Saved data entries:
* * * *

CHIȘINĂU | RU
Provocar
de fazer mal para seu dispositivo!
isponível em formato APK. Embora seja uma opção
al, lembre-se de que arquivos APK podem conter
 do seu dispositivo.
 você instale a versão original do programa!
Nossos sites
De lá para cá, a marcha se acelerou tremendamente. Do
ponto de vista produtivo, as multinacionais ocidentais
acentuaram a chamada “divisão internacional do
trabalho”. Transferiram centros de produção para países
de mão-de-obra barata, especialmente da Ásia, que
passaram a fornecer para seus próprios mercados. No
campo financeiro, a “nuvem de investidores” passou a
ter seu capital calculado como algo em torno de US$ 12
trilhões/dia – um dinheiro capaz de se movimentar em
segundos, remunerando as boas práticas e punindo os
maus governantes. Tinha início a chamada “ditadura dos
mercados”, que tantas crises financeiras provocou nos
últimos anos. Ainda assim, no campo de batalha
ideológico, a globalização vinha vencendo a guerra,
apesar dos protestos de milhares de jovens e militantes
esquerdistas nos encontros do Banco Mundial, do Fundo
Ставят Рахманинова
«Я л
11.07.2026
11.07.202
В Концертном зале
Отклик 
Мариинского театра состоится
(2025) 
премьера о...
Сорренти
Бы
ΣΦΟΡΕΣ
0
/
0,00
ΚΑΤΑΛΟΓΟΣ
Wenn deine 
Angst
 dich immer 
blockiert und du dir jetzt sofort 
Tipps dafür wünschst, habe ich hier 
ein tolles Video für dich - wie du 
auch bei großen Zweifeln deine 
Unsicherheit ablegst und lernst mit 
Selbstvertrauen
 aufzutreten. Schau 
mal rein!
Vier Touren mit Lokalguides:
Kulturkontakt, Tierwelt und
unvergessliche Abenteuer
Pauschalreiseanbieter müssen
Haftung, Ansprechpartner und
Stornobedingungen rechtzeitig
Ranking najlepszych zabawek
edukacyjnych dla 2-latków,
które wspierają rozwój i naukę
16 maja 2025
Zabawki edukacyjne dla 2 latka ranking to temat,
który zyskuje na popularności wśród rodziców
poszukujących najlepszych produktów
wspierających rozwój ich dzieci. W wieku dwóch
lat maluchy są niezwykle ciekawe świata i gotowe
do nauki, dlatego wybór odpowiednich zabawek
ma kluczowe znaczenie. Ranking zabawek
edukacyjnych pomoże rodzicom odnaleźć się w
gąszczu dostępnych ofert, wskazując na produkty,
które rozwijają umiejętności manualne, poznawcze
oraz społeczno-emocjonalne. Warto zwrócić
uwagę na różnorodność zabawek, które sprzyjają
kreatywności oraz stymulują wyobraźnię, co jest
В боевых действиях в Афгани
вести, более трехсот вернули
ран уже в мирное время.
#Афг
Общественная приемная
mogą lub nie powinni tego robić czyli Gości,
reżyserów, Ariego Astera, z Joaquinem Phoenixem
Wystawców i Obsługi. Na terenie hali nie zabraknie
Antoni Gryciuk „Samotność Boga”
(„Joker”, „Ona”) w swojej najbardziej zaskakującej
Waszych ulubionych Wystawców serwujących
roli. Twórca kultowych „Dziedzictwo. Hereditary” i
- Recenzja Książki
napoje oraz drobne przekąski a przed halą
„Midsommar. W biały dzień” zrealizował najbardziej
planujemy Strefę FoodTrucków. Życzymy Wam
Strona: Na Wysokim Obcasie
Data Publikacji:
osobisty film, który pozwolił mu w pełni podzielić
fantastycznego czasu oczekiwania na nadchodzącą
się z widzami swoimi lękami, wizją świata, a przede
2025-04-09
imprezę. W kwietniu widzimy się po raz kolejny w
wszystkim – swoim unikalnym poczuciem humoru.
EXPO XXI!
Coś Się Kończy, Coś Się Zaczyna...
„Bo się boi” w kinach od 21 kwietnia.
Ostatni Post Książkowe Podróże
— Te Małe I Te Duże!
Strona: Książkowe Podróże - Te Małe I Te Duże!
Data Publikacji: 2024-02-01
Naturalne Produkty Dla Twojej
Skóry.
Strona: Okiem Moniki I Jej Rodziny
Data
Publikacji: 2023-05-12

* * * *

* Activity *
Go to the line with "Nossos sites" in the entries above and repeat every line from there through the line with "blockiert und du dir jetzt sofort", exactly and with no other text.

* Solution to the problem *
Nossos sites
De lá para cá, a marcha se acelerou tremendamente. Do
ponto de vista produtivo, as multinacionais ocidentais
acentuaram a chamada “divisão internacional do
trabalho”. Transferiram centros de produção para países
de mão-de-obra barata, especialmente da Ásia, que
passaram a fornecer para seus próprios mercados. No
campo financeiro, a “nuvem de investidores” passou a
ter seu capital calculado como algo em torno de US$ 12
trilhões/dia – um dinheiro capaz de se movimentar em
segundos, remunerando as boas práticas e punindo os
maus governantes. Tinha início a chamada “ditadura dos
mercados”, que tantas crises financeiras provocou nos
últimos anos. Ainda assim, no campo de batalha
ideológico, a globalização vinha vencendo a guerra,
apesar dos protestos de milhares de jovens e militantes
esquerdistas nos encontros do Banco Mundial, do Fundo
Ставят Рахманинова
«Я л
11.07.2026
11.07.202
В Концертном зале
Отклик 
Мариинского театра состоится
(2025) 
премьера о...
Сорренти
Бы
ΣΦΟΡΕΣ
0
/
0,00
ΚΑΤΑΛΟΓΟΣ
Wenn deine 
Angst
 dich immer 
blockiert und du dir jetzt sofort 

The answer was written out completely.